Looks up sequences of tokens in a dictionary and then tags the sequence with one or more semantic tags as an alternative representation(s). Typically these tags represent entities such as {person}, {place}, {company}, etc.
Note that all possibilities are tagged, including overlaps and sub-patterns, with the expectation that later disambiguation stages will choose which tags are the correct interpretation.
Operates On: Lexical Items with TOKEN and possibly other flags as specified below.
TO DO: CONFIGURATION TO ALLOW FOR A SIMPLE LIST OF PHRASES WITH A SINGLE SEMANTIC TAG FOR EVERYTHING (NO ENTITY IDs)
Code Block | ||||
---|---|---|---|---|
| ||||
{ "type":"DictionaryTagger", "dictionary":"dict-provider:people-lowercase", "required":["TOKEN", "ALL_LOWER_CASE"] } |
Note that the "people-lowercase" resource must be in the format as specified below.

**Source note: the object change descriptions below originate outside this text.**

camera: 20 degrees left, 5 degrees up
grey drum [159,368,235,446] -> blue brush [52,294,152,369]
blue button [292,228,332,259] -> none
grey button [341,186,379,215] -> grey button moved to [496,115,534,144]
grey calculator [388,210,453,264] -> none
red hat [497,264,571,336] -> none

In the following example, "abraham lincoln" is in the dictionary as a person, "lincoln" as a place, and "macaroni", "cheese" and "macaroni and cheese" are all specified as foods:
V--------------[abraham lincoln likes macaroni and cheese]--------------------V
^--[abraham]--V--[lincoln]--V--[likes]--V--[macaroni]--V--[and]--V--[cheese]--^
^---{place}---^ ^----{food}----^ ^---{food}---^
^----------{person}---------^ ^-----------------{food}--------------^
The dictionary tagger must have an "entity dictionary" (a string to JSON map) which is a list of JSON records, indexed by entity ID. In addition, there may also be a pattern map and a token index.

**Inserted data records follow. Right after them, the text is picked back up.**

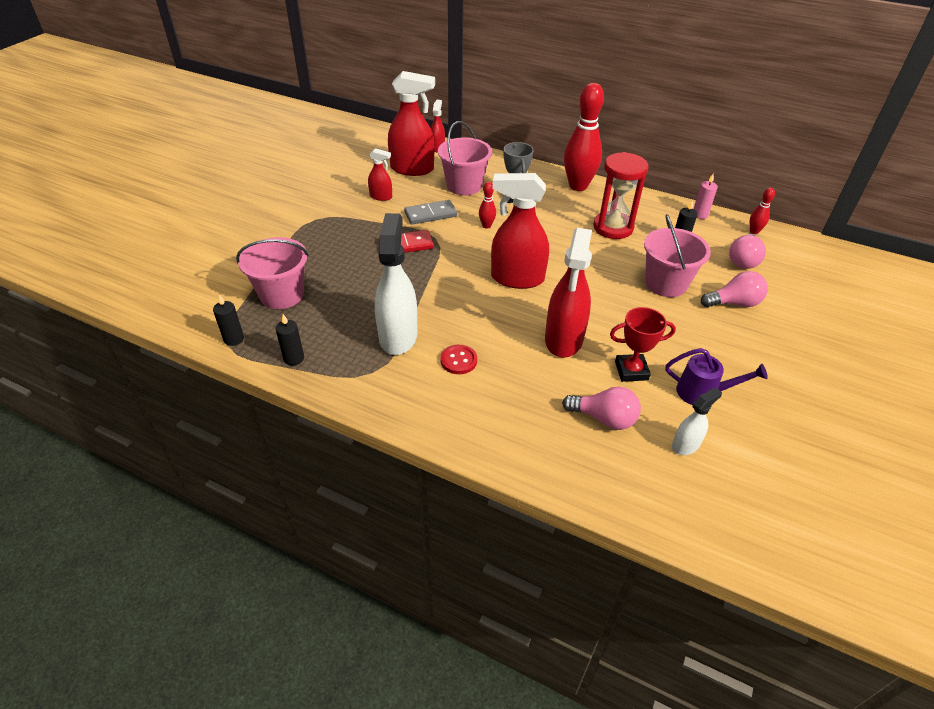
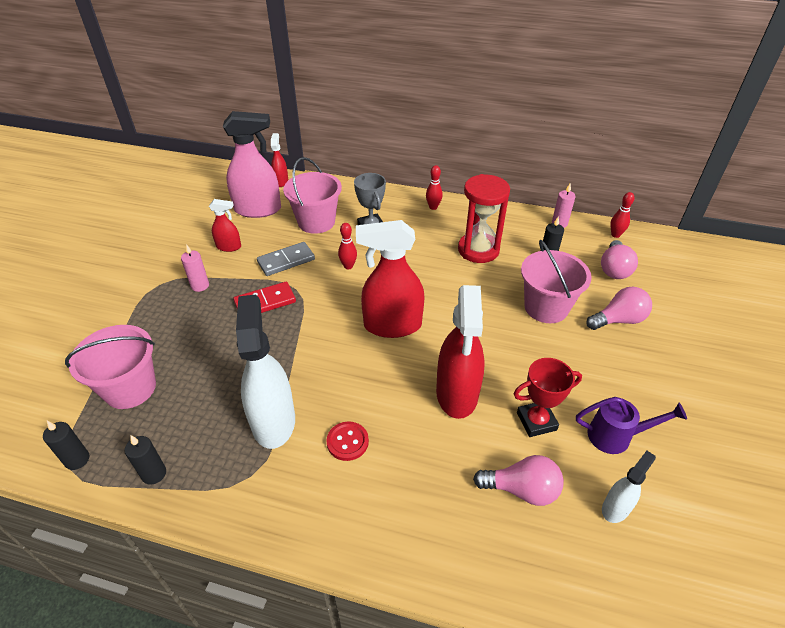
camera: 10 degrees left, 0 degrees up
red spray bottle [388,71,435,176] -> pink spray bottle [223,111,281,218]
red bowling pin [564,83,604,191] -> red bowling pin [426,165,443,210], size x0.44
none -> pink candle [181,244,209,292]

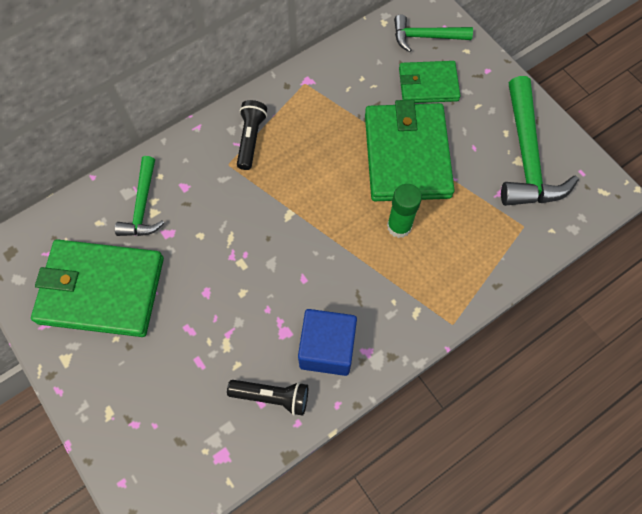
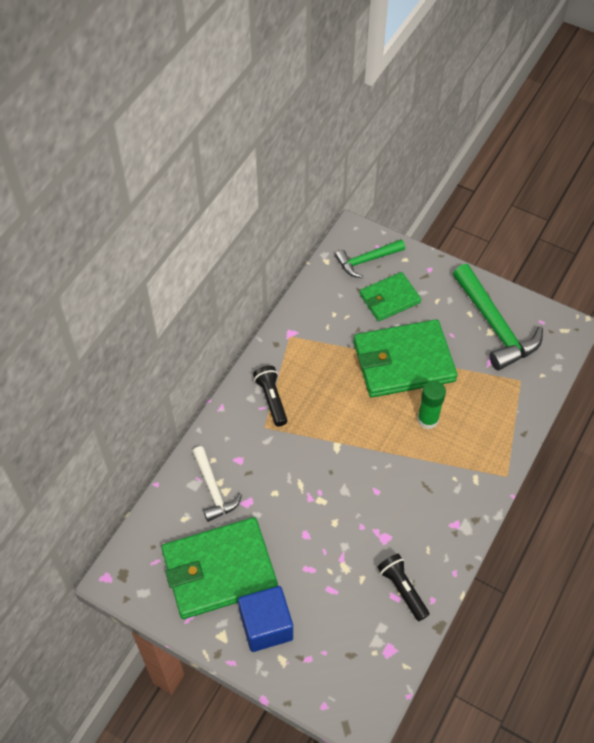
camera: 25 degrees left, 10 degrees down
green hammer [115,156,164,236] -> white hammer [192,446,242,522]
black flashlight [227,380,308,416] -> black flashlight turned 105 degrees counterclockwise [377,554,430,621]
blue cube [298,309,357,376] -> blue cube moved to [238,586,293,652]
green wallet [365,100,455,201] -> green wallet turned 75 degrees counterclockwise [354,319,457,398]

The only file which is absolutely required is the entity dictionary. It is a series of JSON records, typically indexed by entity ID.

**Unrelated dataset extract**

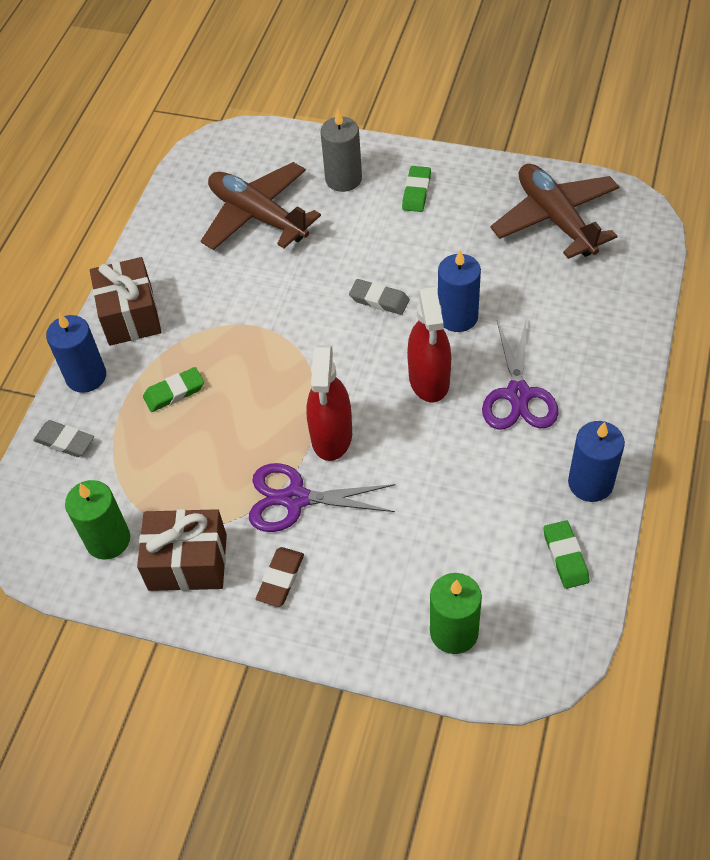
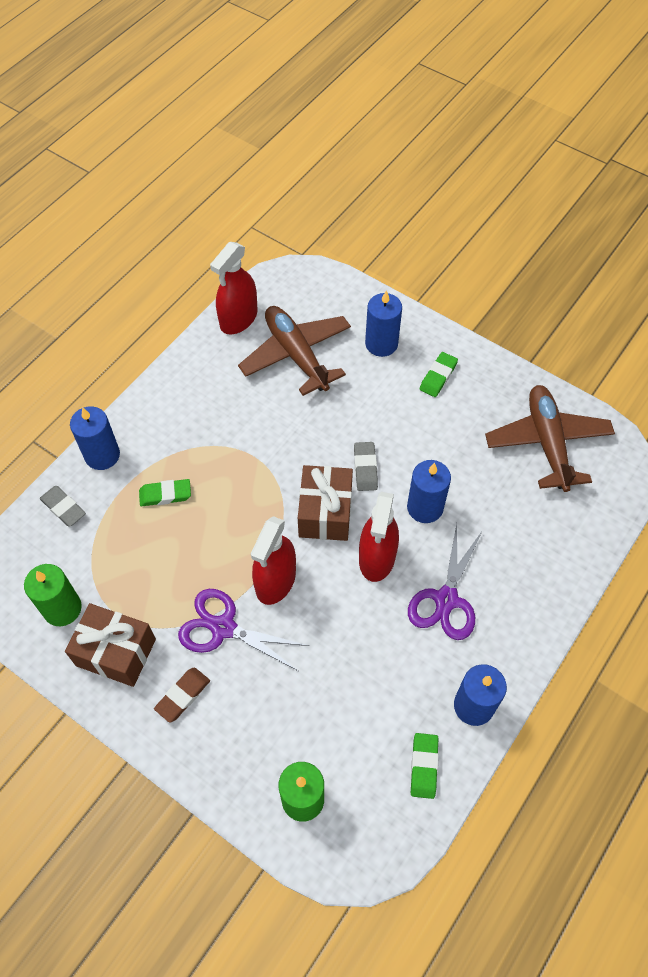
camera: 15 degrees right, 5 degrees up
brown gift [90,257,161,346] -> brown gift moved to [298,465,353,541]
grey candle [320,110,362,192] -> blue candle [365,290,402,357]
grey eraser [349,279,410,315] -> grey eraser turned 45 degrees clockwise [354,442,378,491]
none -> red spray bottle [210,242,258,334]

Each JSON record represents an entity. The format is as follows:
Code Block | ||||
---|---|---|---|---|
| ||||
{ "id":"Q28260", "tags":["{city}", "{administrative-area}", "{geography}"], "patterns":[ "Lincoln", "Lincoln, Nebraska", "Lincoln, NE" ], "confidence":0.95 . . . additional fields as needed go here . . . } |
To improve performance especially for every large databases of entities, the entity dictionary is inverted and indexed.